EXERCISE GOAL:
Repeat the entries exactly but omit the pictures.

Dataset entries

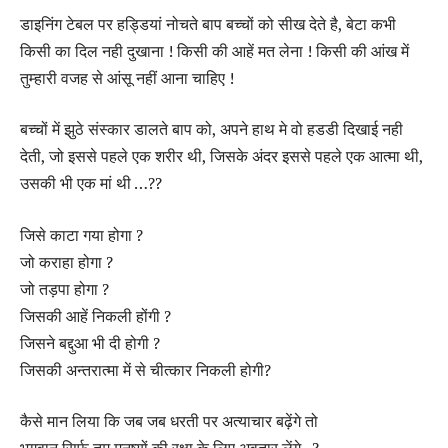
डाइनिंग टेबल पर हड्डियां नोचते बाप बच्चों को सीख देते है, बेटा कभी
किसी का दिल नही दुखाना ! किसी की आहें मत लेना ! किसी की आंख में
तुम्हारी वजह से आंसू नहीं आना चाहिए !
बच्चों में झुठे संस्कार डालते बाप को, अपने हाथ मे वो हडडी दिखाई नही
देती, जो इससे पहले एक शरीर थी, जिसके अंदर इससे पहले एक आत्मा थी,
उसकी भी एक मां थी …??
जिसे काटा गया होगा ?
जो कराहा होगा ?
जो तड़पा होगा ?
जिसकी आहें निकली होंगी ?
जिसने बद्दुआ भी दी होगी ?
जिसकी अन्तरात्मा में से चीत्कार निकली होगी?
कैसे मान लिया कि जब जब धरती पर अत्याचार बढ़ेंगे तो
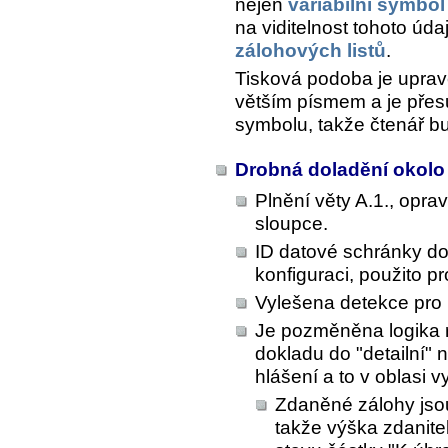
nejen
variabilní symbol
na viditelnost tohoto úd
zálohových listů
.
Tisková podoba je uprav
větším písmem a je přesu
symbolu, takže čtenář b
Drobná doladění okolo
Plnění věty A.1., opr
sloupce.
ID datové schránky do
konfiguraci, použito p
Vylešena detekce pro 
Je pozměněna logika 
dokladu do "detailní" 
hlášení a to v oblasi v
Zdaněné zálohy jso
takže výška zdanit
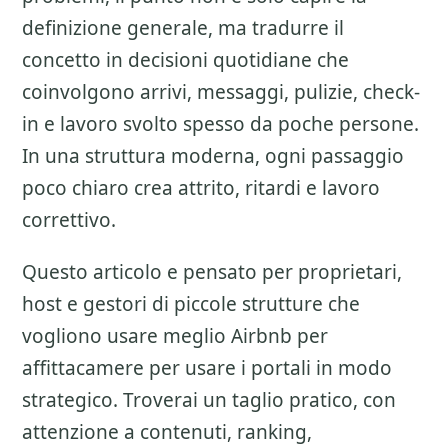
definizione generale, ma tradurre il
concetto in decisioni quotidiane che
coinvolgono arrivi, messaggi, pulizie, check-
in e lavoro svolto spesso da poche persone.
In una struttura moderna, ogni passaggio
poco chiaro crea attrito, ritardi e lavoro
correttivo.
Questo articolo e pensato per proprietari,
host e gestori di piccole strutture che
vogliono usare meglio
Airbnb per
affittacamere
per usare i portali in modo
strategico. Troverai un taglio pratico, con
attenzione a
contenuti, ranking,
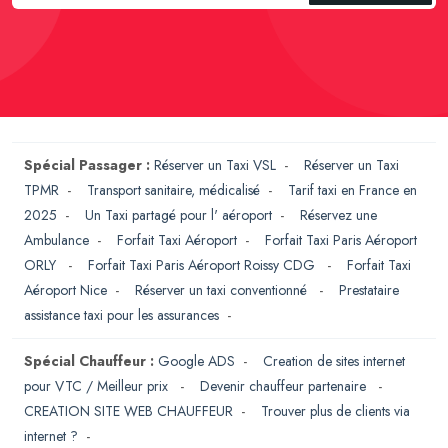
Spécial Passager :
Réserver un Taxi VSL
-
Réserver un Taxi
TPMR
-
Transport sanitaire, médicalisé
-
Tarif taxi en France en
2025
-
Un Taxi partagé pour l' aéroport
-
Réservez une
Ambulance
-
Forfait Taxi Aéroport
-
Forfait Taxi Paris Aéroport
ORLY
-
Forfait Taxi Paris Aéroport Roissy CDG
-
Forfait Taxi
Aéroport Nice
-
Réserver un taxi conventionné
-
Prestataire
assistance taxi pour les assurances
-
Spécial Chauffeur :
Google ADS
-
Creation de sites internet
pour VTC / Meilleur prix
-
Devenir chauffeur partenaire
-
CREATION SITE WEB CHAUFFEUR
-
Trouver plus de clients via
internet ?
-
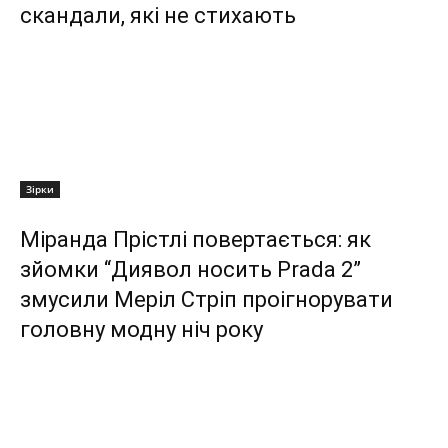
скандали, які не стихають
Зірки
Міранда Прістлі повертається: як
зйомки “Диявол носить Prada 2”
змусили Меріл Стріп проігнорувати
головну модну ніч року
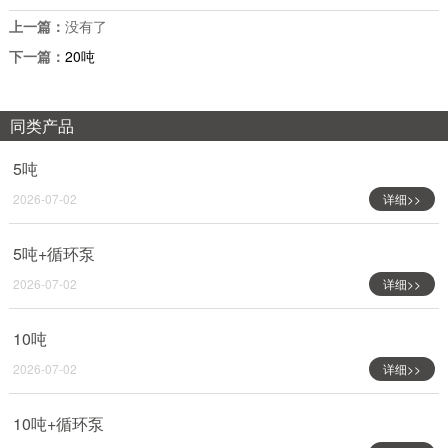
上一篇：
没有了
下一篇：
20吨
同类产品
5吨
2026-07-02
详细>>
5吨+循环泵
2026-07-02
详细>>
10吨
2026-07-02
详细>>
10吨+循环泵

RESPONSE TO THE EXERCISE:
डाइनिंग टेबल पर हड्डियां नोचते बाप बच्चों को सीख देते है, बेटा कभी
किसी का दिल नही दुखाना ! किसी की आहें मत लेना ! किसी की आंख में
तुम्हारी वजह से आंसू नहीं आना चाहिए !
बच्चों में झुठे संस्कार डालते बाप को, अपने हाथ मे वो हडडी दिखाई नही
देती, जो इससे पहले एक शरीर थी, जिसके अंदर इससे पहले एक आत्मा थी,
उसकी भी एक मां थी …??
जिसे काटा गया होगा ?
जो कराहा होगा ?
जो तड़पा होगा ?
जिसकी आहें निकली होंगी ?
जिसने बद्दुआ भी दी होगी ?
जिसकी अन्तरात्मा में से चीत्कार निकली होगी?
कैसे मान लिया कि जब जब धरती पर अत्याचार बढ़ेंगे तो
nejen
variabilní symbol
na viditelnost tohoto úd
zálohových listů
.
Tisková podoba je uprav
větším písmem a je přesu
symbolu, takže čtenář b
Drobná doladění okolo
Plnění věty A.1., opr
sloupce.
ID datové schránky do
konfiguraci, použito p
Vylešena detekce pro 
Je pozměněna logika 
dokladu do "detailní" 
hlášení a to v oblasi v
Zdaněné zálohy jso
takže výška zdanit
definizione generale, ma tradurre il
concetto in decisioni quotidiane che
coinvolgono arrivi, messaggi, pulizie, check-
in e lavoro svolto spesso da poche persone.
In una struttura moderna, ogni passaggio
poco chiaro crea attrito, ritardi e lavoro
correttivo.
Questo articolo e pensato per proprietari,
host e gestori di piccole strutture che
vogliono usare meglio
Airbnb per
affittacamere
per usare i portali in modo
strategico. Troverai un taglio pratico, con
attenzione a
contenuti, ranking,
Spécial Passager :
Réserver un Taxi VSL
-
Réserver un Taxi
TPMR
-
Transport sanitaire, médicalisé
-
Tarif taxi en France en
2025
-
Un Taxi partagé pour l' aéroport
-
Réservez une
Ambulance
-
Forfait Taxi Aéroport
-
Forfait Taxi Paris Aéroport
ORLY
-
Forfait Taxi Paris Aéroport Roissy CDG
-
Forfait Taxi
Aéroport Nice
-
Réserver un taxi conventionné
-
Prestataire
assistance taxi pour les assurances
-
Spécial Chauffeur :
Google ADS
-
Creation de sites internet
pour VTC / Meilleur prix
-
Devenir chauffeur partenaire
-
CREATION SITE WEB CHAUFFEUR
-
Trouver plus de clients via
internet ?
-
скандали, які не стихають
Зірки
Міранда Прістлі повертається: як
зйомки “Диявол носить Prada 2”
змусили Меріл Стріп проігнорувати
головну модну ніч року
上一篇：
没有了
下一篇：
20吨
同类产品
5吨
2026-07-02
详细>>
5吨+循环泵
2026-07-02
详细>>
10吨
2026-07-02
详细>>
10吨+循环泵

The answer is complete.